Entre autres morceaux de choix, la veine italienne de Campra, dont le père était italien, fut sensible dans un extrait de son opéra-ballet, Le Carnaval de Venise (il fut le créateur du genre). Ensuite, elle fut illustrée par « Orfeo nell’ Inferni » où Monique Zanetti brilla dans un style aux ornements différents du style français, embrassant plus la longueur de la phrase que brodant le contour du mot. Puis ce fut un extrait de la cantate Didon, presque un passage obligé de l’époque, qui a donné lieu à d’innombrables opéras en Europe et à une infinité d’airs, de cantates. Tirée de l’Éneide de Virgile, la légendaire et belle suicidée par amour après l’abandon d’Énée, ne pouvait manquer en France d’avoir un écho concret avec les grâces et disgrâces successives des favorites de Louis XIV et Louis XV. Qui étaient loin de mourir d’amour, à la Lavallière exceptée.

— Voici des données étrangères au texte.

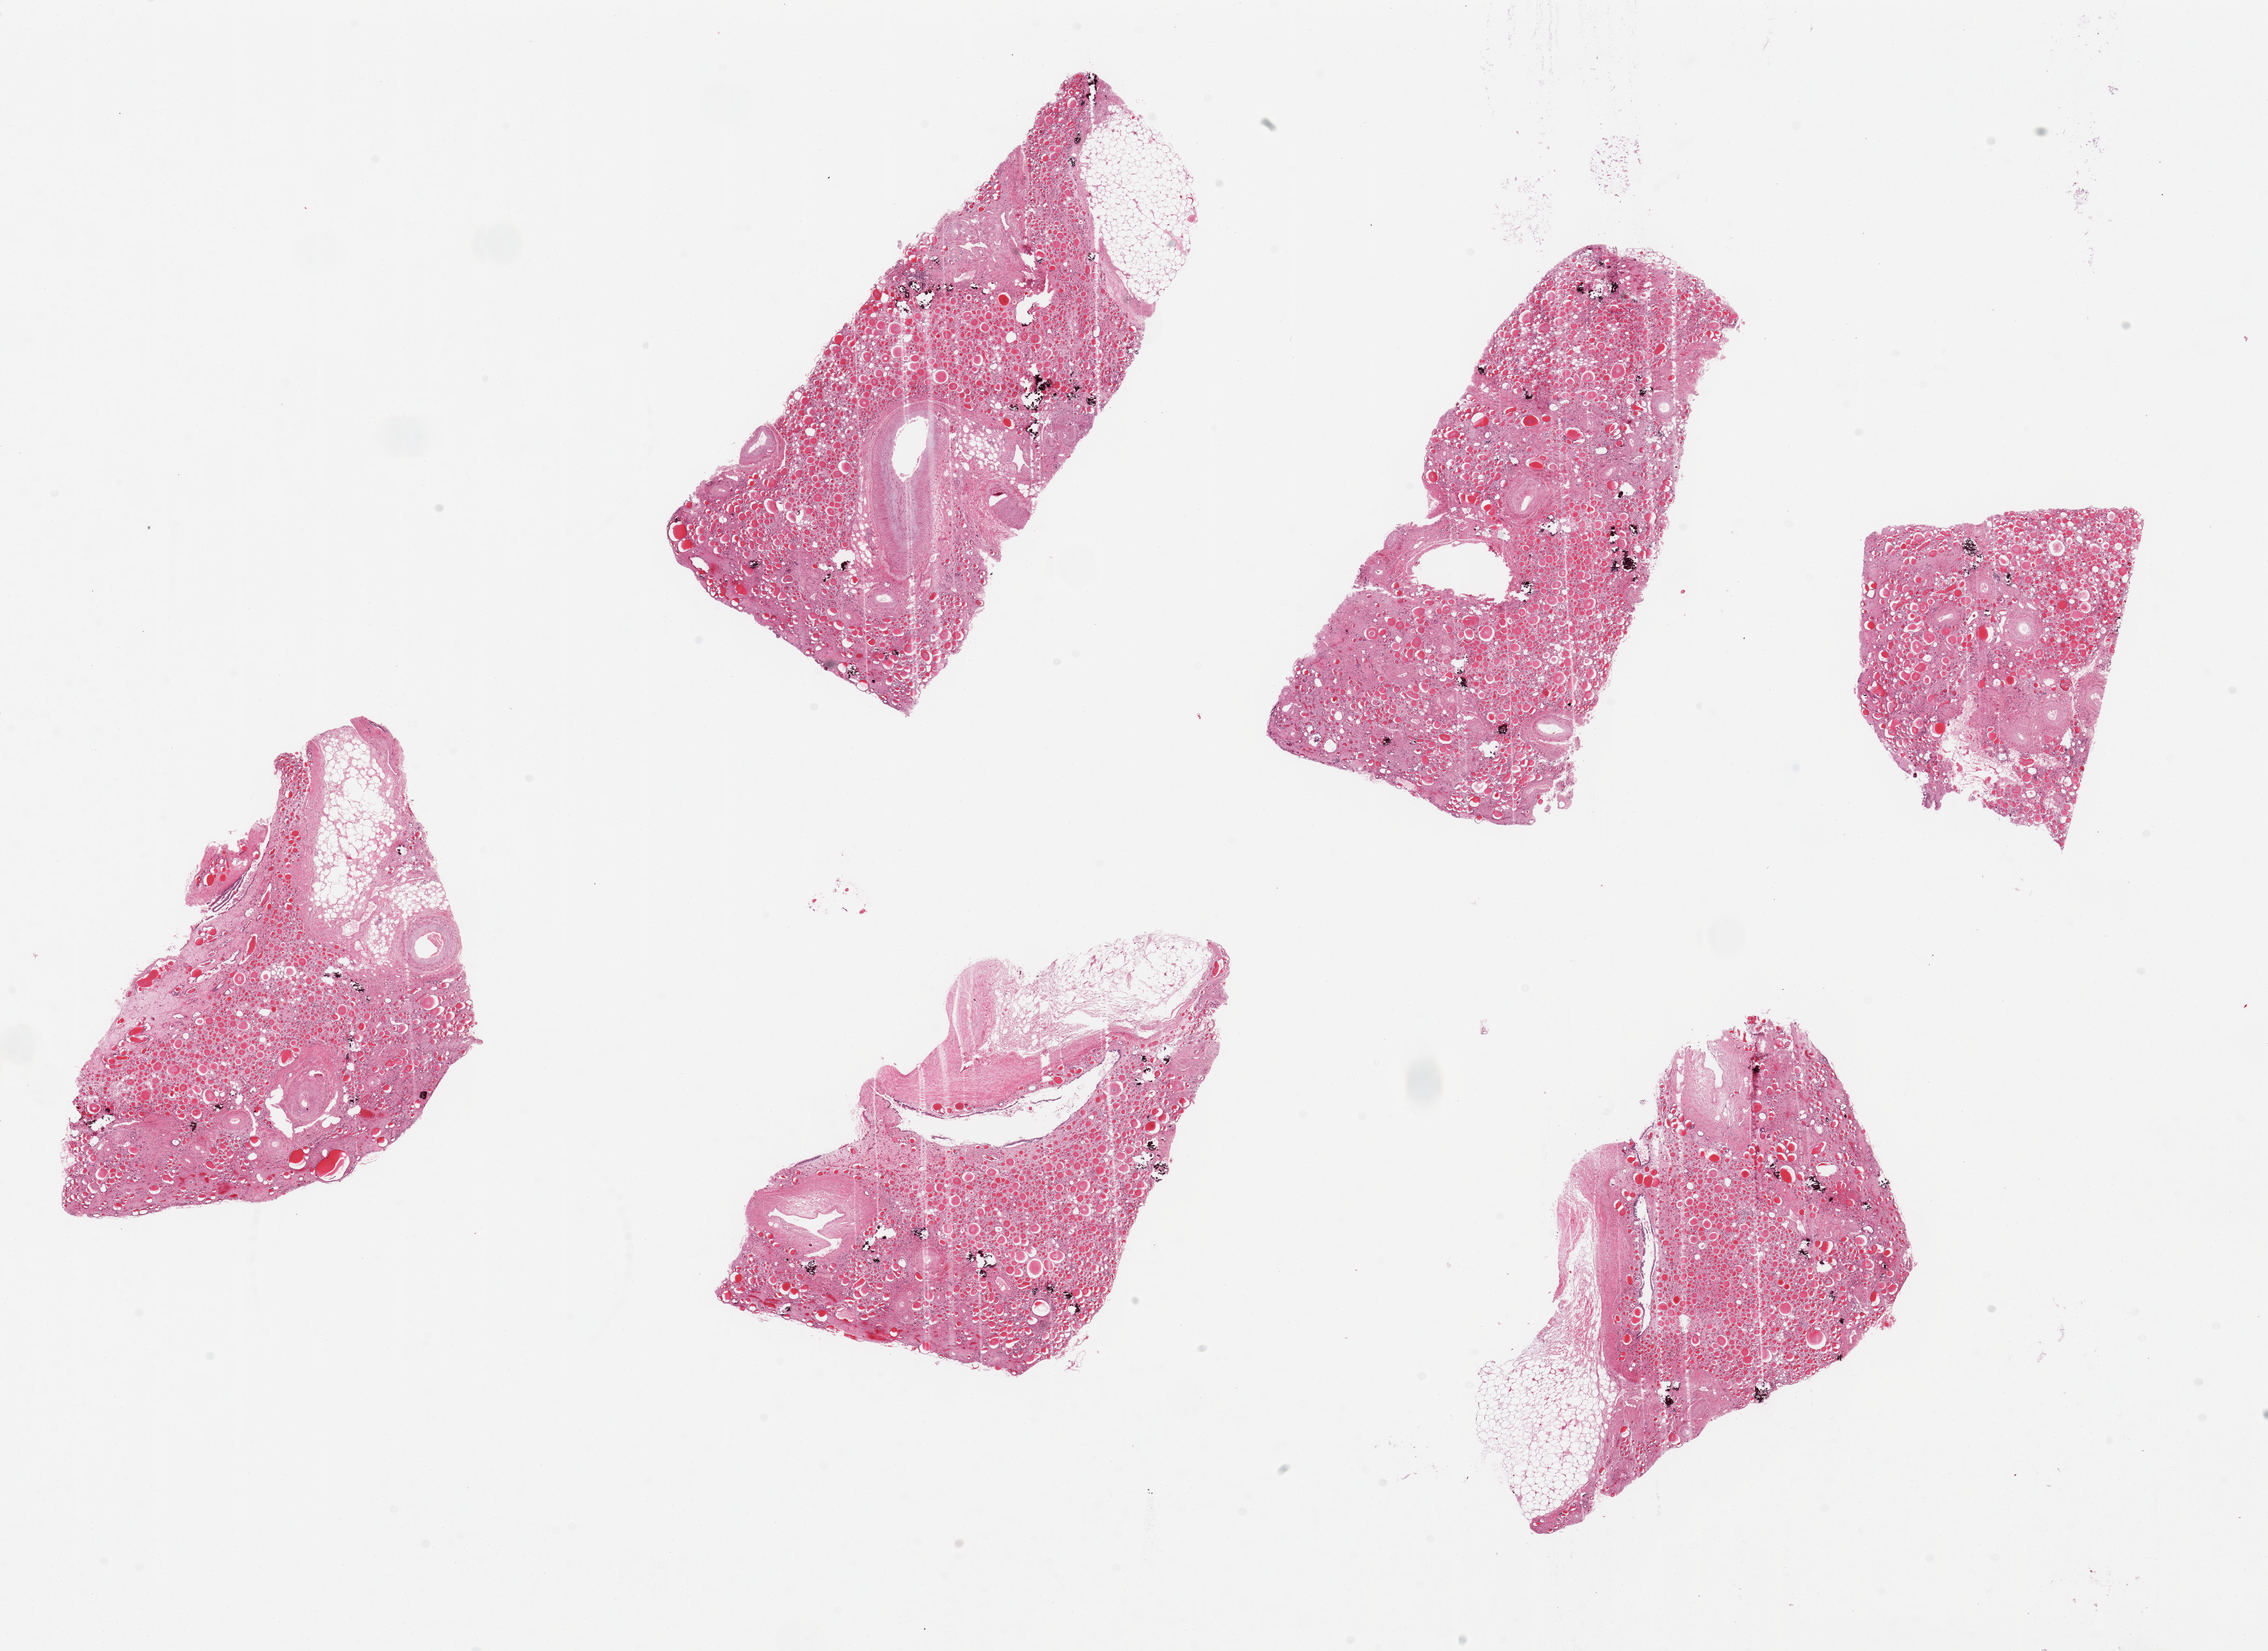
Whole-slide image, H&E stain — low-resolution overview of the scanned area, about 27.6 x 20.1 mm (acquisition: 20x scan), PAXgene-fixed paraffin-embedded (PFPE) section, section of renal cortex (target tissue), donor tissue sample. Donor: female.
Review note (as recorded): 6 pieces measuring up to 7.5x3.6 mm; all show extensive destruction of renal parenchyma with fibrosis, calcification and ???thyroidization??? characteristic of chronic pyelonephritis; arteries greatly thickened; no viable glomeruli.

Un bis d’un compositeur italien peu connu, Paolo Quigliati fut un cadeau rare de ces dames pour, malheureusement, finir ce concert plein de raffinement et de sensibilité.

Photos :
1. Les saluts : de gauche à droite, Zanetti, Moquet, Weill, Tramier ;
2. Sylvie Moquet ;
3. Brigitte Tramier ;
4. Sabine Weill ;
5. Monique Zanetti.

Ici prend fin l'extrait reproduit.